Fin metal-oxide-semiconductor field effect transistor (FinMOSFET, or finFET) provides solutions to metal-oxide-semiconductor field effect transistor (MOSFET) scaling problems at, and below, the 45 nm node of semiconductor technology. A finFET comprises at least one narrow (preferably<30 nm wide) semiconductor fin gated on at least two opposing sides of each of the at least one semiconductor fin. Prior art finFET structures are typically formed on a semiconductor-on-insulator (SOI) substrate, because of low source/drain diffusion to substrate capacitance and ease of electrical isolation by shallow trench isolation structures.
A feature of a finFET is a gate electrode located on at least two sides of the channel of the transistor. Due to the advantageous feature of full depletion in a finFET, the increased number of sides on which the gate electrode controls the channel of the finFET enhances the controllability of the channel in a finFET compared to a planar MOSFET. The improved control of the channel allows smaller device dimensions with less short channel effects as well as larger electrical current that can be switched at high speeds. A finFET device has faster switching times, equivalent or higher current density, and much improved short channel control than the mainstream CMOS technology utilizing similar critical dimensions.

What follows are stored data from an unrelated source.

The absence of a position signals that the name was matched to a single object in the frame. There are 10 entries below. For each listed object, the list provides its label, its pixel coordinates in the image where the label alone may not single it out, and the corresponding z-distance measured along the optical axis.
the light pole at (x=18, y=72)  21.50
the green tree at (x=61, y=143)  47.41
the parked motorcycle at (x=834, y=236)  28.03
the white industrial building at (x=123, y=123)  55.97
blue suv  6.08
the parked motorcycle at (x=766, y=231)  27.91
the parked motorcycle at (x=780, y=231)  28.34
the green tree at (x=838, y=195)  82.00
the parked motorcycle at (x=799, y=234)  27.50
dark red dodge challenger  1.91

In a typical finFET structure, at least one horizontal channel on a vertical sidewall is provided within the semiconductor “fin” that is set sideways, or edgewise, upon a substrate. Typically, the fin comprises a single crystalline semiconductor material with a substantially rectangular cross-sectional area. Also typically, the height of the fin is greater than width of the fin to enable higher on-current per unit area of semiconductor area used for the finFET structure. In order to obtain desirable control of short channel effects (SCEs), the semiconductor fin is thin enough in a device channel region to ensure forming fully depleted semiconductor devices. Typically, the thickness, or the horizontal width, of a fin in a finFET is less than two-thirds of its gate length in order to obtain good control of the short channel effect.

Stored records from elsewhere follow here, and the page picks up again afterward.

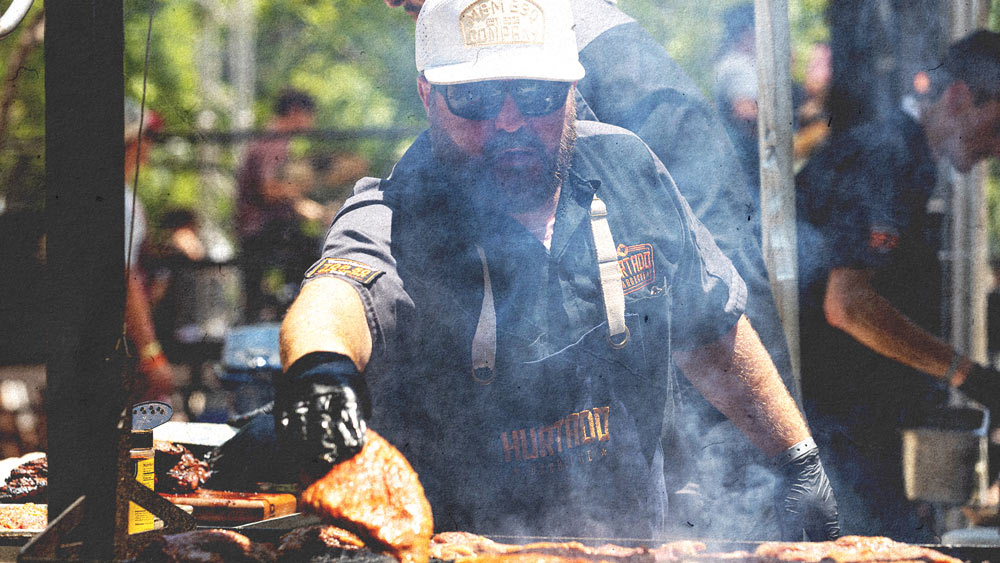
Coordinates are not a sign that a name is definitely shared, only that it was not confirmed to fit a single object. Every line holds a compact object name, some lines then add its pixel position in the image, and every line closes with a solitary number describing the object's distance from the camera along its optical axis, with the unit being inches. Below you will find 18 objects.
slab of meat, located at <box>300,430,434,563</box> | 75.0
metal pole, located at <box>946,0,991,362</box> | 181.3
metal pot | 155.6
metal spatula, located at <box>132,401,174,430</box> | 94.5
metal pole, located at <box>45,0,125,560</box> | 70.3
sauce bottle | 90.6
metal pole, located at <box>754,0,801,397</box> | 129.0
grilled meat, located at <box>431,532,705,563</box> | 83.0
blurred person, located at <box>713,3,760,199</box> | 154.7
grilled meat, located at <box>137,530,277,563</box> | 77.5
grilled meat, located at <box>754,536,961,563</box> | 84.5
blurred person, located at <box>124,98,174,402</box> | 166.7
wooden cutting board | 105.8
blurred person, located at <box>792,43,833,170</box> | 206.1
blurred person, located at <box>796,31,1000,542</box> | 143.0
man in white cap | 104.6
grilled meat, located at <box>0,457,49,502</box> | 113.0
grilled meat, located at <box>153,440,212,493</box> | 112.5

While providing improved MOSFET performance, the finFETs, however, pose unique design challenges. While planar MOSFET devices have virtually no limit on the width of the device above the lithographical minimum dimension and therefore, the size of planar MOSFETs may be adjusted arbitrarily, typical finFETs have identical vertical dimensions for the fins, thereby limiting the size of the finFET to integer multiples of a minimum size finFET for a given channel length. In other words, for the control of the on-current and the off-current of transistors, planar MOSFETs provide two parameters, which are the width, W and the length, L of the channel but finFETs provide only one parameter, which is the length, L of the finFET since the height of the fin, and consequently the width of the channel is fixed for all finFETs. Therefore, for a given transistor length, L, which defines the ratio of the on-current to off-current, the amount of on-current from an individual fin is fixed. Using multiple fins for a finFET provide integer multiples for the total current but non-integer fractions or non-integer multiples of the on-current of an individual fin requires non-obvious or elaborate processing schemes and/or structures. Further, transistors with different on-currents are often required in the design of high performance integrated circuits.
Further, prior art finFETs typically suffer from deviations of surfaces of the fins from an intended crystallographic orientation which may be caused by a taper in the sidewalls of the fins during an anisotropic etch. Such deviations in the crystallographic orientation of the surfaces of the fins cause increase in leakage current, thereby degrading device performance.
In addition, prior art finFETs allow formation of field effect transistors on surfaces of a single crystalline substrate, which result in limited choice of crystallographic orientations.
In view of the above, there exists a need to provide a field effect transistor providing the benefits of a finFET, while allowing continuous variation of on-current.
Further, there exists a need to provide a field effect transistor in which surface orientations of surfaces of fins are aligned to crystallographic orientations so that leakage current of the field effect transistor may be reduced.
Yet further, there exists a need to provide semiconductor structure offering expanded choices for crystallographic orientations for channels of field effect transistors.